In my travels around the web I came across the video below from a TED talk by Sir Ken Robinson. I'd never heard of the bloke before, but I found his proposition that we educate the creativity out of our kids. If you've ever taken the Writer's Workshop training for elementary school you know this to be true: fiction is not allowed. Only non-fiction is permitted and absolutely no one could explain to me the educational validity of or even the rationale behind this thinking. That's just the way it is.
I also agree with his supposition that you will never create anything great without the courage to make mistakes. If you constantly have to play it safe, you often don't play at all. To me it's like the little girl staring longingly at the others playing on the monkey bars and knowing she can never participate cause her mother dresses her like she's going to a mini cotillion.

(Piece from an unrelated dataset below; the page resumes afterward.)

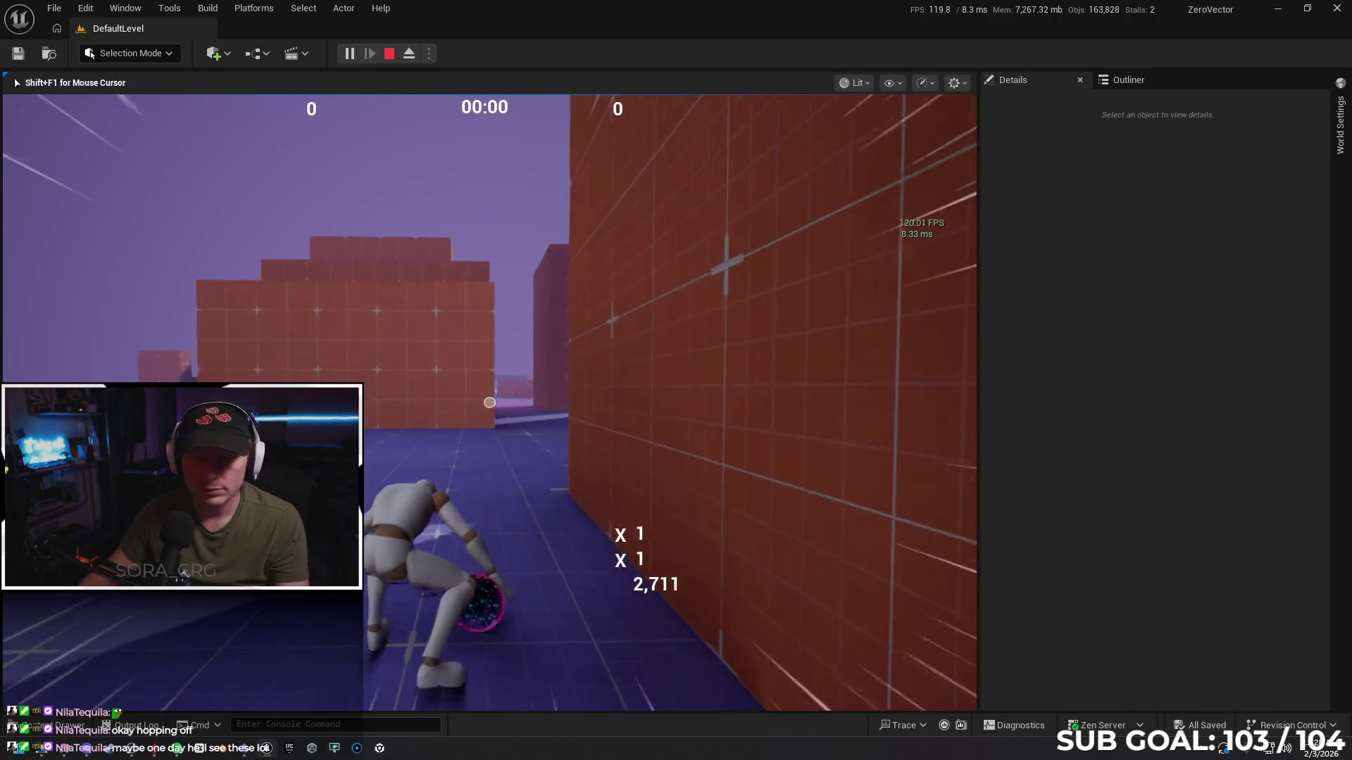
pyautogui.press('Escape')
pyautogui.press('alt+Tab')
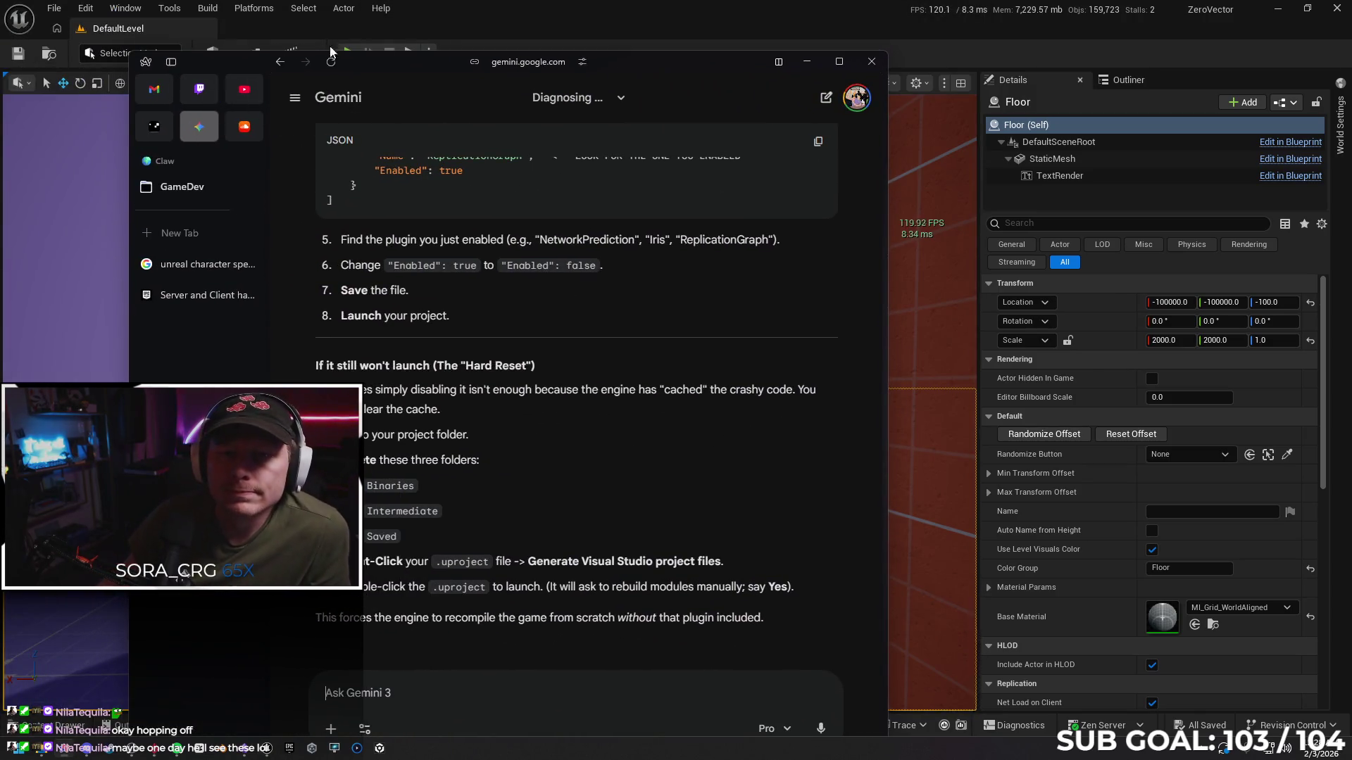
# Search Google for 'second jump failing client unreal' and open the 'Double Jump does not work on client' thread
pyautogui.click(197, 266)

You have to know it's all right to get mussed a little.
There's a reason why so many brilliant authors received so any rejection slips before they were published. Okay, maybe more than one. First, there were a lot more publishers out there from whom to receive rejections. Now publishing is so many conglomerates that no matter what name goes on the spine of the book, there are about a dozen big players in the field. Second, their work was ahead of its time and the people in the ivory towers of publishing had no idea what to do with them.
So how to tell if your work is ground-breaking and creative or the same old crap with the names changed to protect the guilty? Study your craft. Know what the rules are and break them skillfully. Know what everyone else in your field is writing and give it your own spin. Let others whose opinion you trust read your work. If someone tells you your work sounds like something they've read before, only different, you probably aren't as far out of the box as you think. That's the problem with this paranormal series I keep trying to write--I can't seem to make it not seem like something I read before. Which is why no one's read it.
Sometimes you've also got to have the courage to be right.